■ DOCUMENT SECTION:
Padraic Sweeney is a Team Leader for the International Trade Administration’s Office of Industry & Analysis 

 Despite a negative overall outlook for 2017-2018, opportunities exist for U.S. agricultural equipment exporters willing to pursue them. The Black Sea Region has emerged as a major exporter of wheat, fueling Russian and Ukrainian imports of U.S. machinery. Low interest rates and funding from Brussels enable farmers in several European Union countries to invest in equipment. Western Hemisphere markets including Mexico, Chile and Peru present opportunities for exporters of certain types of equipment.

Nevertheless, U.S. exports of agricultural equipment will continue to decline in 2017-18. Market conditions responsible for the decline—which is a worldwide phenomenon—are unlikely to change in the near to medium term. Low prices for widely-traded agricultural commodities are expected to continue through 2018 and beyond. Large inventories of late-model used equipment will continue to be a drag on the market, especially in North America. Weak local currencies, a problem that intensified in late 2016 and early 2017, will impede recovery in many markets.

The 2017 ITA Agricultural Equipment Top Markets Report  ranks countries to identify opportunity markets in a difficult global business climate, by relating export volumes, market growth in recent years, political and economic risk and future potential. The eight markets ranked in 2017 represent 60 percent of U.S. exports in 2015—the last year for which complete, globally comparable data were available as the report was written.

U.S. agricultural equipment exports will continue to decline in 2017-18 in the absence of major increases in global agricultural commodity prices. Such increases are unlikely. High interest rates in markets such as Brazil and South Africa will further constrain the recovery of U.S. exports. Low interest rates in others, especially the Eurozone, may mitigate somewhat the effects of low agricultural commodity prices. Weak local currencies relative to the U.S. dollar will also remain a barrier to exports of U.S. agricultural equipment. Low petroleum prices, if they continue, will hold down farmers’ production costs, while restraining economic growth and demand for imported foodstuffs in petroleum-producing countries.

■ EXERCISES:
**a.** Translate this sentence from the agricultural equipment passage into Spanish: "The Black Sea Region has emerged as a major exporter of wheat, fueling Russian and Ukrainian imports of U.S. machinery."
**b.** Reproduce word for word everything in the listing from the line that contains "Maggio 2022" down to the line that contains "Dicembre 2020", including both of those lines.
The agricultural equipment passage and the listing have no connection to each other.

■ DATA EXTRACTS:

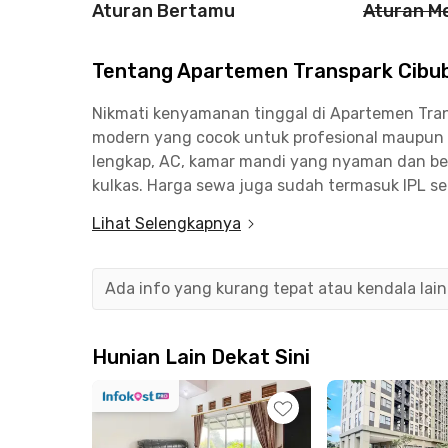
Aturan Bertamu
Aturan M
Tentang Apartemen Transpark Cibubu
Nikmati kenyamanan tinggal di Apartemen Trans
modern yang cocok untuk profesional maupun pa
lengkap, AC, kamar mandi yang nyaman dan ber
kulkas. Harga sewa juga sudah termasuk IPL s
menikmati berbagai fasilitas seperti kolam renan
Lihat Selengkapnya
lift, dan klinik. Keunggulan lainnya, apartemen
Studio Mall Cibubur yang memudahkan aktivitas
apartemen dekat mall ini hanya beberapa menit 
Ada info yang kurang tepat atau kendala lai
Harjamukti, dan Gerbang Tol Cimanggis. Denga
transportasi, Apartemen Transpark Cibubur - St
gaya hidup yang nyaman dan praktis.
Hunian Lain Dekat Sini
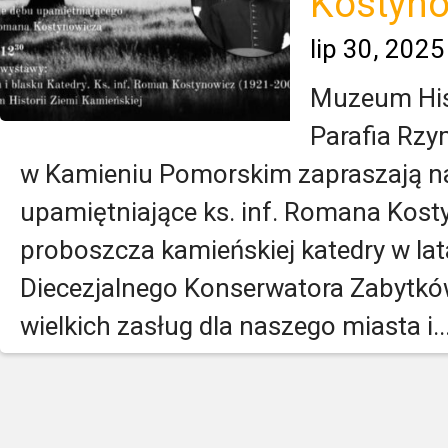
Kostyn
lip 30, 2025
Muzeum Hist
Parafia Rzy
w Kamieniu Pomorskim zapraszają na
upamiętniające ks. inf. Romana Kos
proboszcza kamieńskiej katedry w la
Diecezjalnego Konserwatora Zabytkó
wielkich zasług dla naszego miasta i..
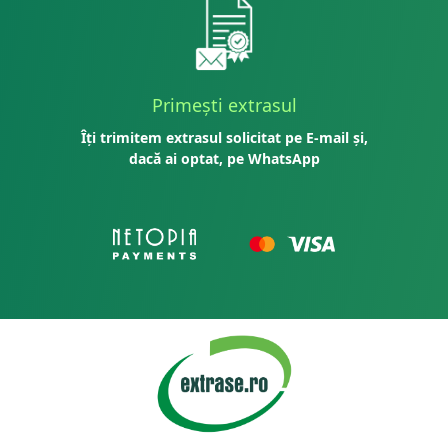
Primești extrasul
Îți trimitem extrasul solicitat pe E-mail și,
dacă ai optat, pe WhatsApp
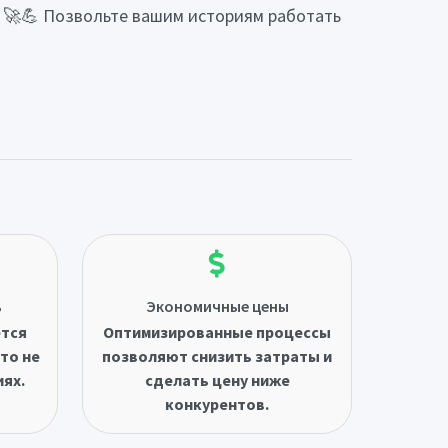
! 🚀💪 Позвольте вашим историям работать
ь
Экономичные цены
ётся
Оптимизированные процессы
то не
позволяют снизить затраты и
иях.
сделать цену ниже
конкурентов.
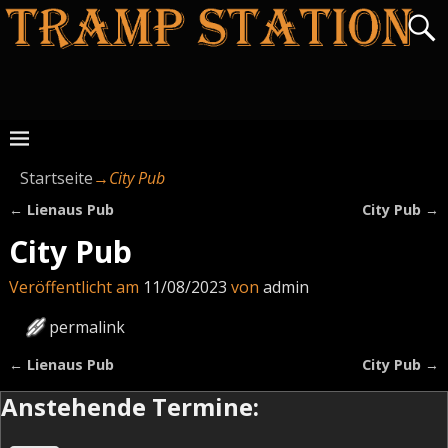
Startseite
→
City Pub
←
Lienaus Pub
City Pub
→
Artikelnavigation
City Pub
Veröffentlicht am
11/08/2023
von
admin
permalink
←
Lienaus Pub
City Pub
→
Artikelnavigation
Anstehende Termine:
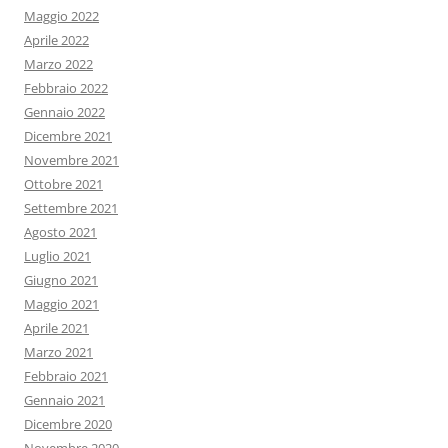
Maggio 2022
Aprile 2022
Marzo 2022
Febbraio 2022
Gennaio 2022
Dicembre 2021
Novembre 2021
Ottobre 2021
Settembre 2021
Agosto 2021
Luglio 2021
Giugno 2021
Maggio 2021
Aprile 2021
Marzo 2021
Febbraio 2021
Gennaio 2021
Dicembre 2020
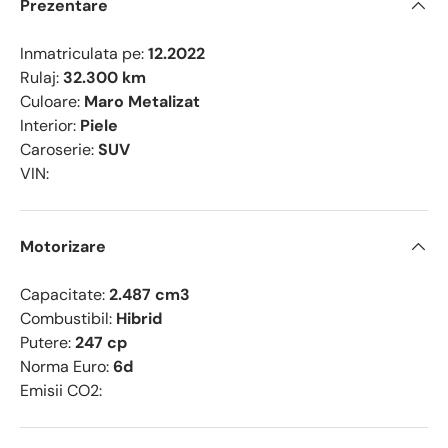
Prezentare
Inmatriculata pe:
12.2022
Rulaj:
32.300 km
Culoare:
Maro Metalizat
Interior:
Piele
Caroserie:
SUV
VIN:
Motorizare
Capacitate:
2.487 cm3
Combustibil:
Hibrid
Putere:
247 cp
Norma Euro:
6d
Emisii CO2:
* * *
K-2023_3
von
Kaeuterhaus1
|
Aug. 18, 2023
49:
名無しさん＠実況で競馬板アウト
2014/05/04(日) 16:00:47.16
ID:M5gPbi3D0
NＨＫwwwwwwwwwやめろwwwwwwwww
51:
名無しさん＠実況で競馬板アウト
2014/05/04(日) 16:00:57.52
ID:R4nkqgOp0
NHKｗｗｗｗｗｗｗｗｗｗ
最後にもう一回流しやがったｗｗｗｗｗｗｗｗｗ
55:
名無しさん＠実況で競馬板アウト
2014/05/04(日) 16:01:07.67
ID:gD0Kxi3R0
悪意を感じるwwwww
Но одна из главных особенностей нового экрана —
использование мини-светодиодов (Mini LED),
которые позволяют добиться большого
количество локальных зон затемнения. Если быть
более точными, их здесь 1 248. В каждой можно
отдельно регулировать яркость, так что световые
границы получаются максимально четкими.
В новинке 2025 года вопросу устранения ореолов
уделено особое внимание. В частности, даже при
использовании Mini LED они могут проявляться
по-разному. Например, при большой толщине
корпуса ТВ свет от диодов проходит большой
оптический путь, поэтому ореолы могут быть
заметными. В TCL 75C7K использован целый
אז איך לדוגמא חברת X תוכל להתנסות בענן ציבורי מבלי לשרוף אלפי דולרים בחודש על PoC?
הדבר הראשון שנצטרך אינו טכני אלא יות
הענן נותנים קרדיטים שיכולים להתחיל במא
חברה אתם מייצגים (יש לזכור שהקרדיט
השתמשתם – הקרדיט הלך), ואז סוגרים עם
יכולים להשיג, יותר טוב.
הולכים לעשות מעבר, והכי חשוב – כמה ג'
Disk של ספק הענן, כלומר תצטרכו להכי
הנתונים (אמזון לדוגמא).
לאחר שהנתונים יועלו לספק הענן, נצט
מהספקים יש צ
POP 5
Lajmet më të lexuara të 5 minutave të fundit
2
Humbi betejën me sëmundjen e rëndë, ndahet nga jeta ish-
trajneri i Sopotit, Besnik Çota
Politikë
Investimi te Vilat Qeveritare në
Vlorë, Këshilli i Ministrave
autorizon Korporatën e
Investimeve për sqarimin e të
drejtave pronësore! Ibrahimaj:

■ ANSWERS TO THE PROBLEMS:
**a.** La región del mar Negro se ha convertido en una importante exportadora de trigo, lo que impulsa las importaciones rusas y ucranianas de maquinaria estadounidense.

**b.**
Maggio 2022
Aprile 2022
Marzo 2022
Febbraio 2022
Gennaio 2022
Dicembre 2021
Novembre 2021
Ottobre 2021
Settembre 2021
Agosto 2021
Luglio 2021
Giugno 2021
Maggio 2021
Aprile 2021
Marzo 2021
Febbraio 2021
Gennaio 2021
Dicembre 2020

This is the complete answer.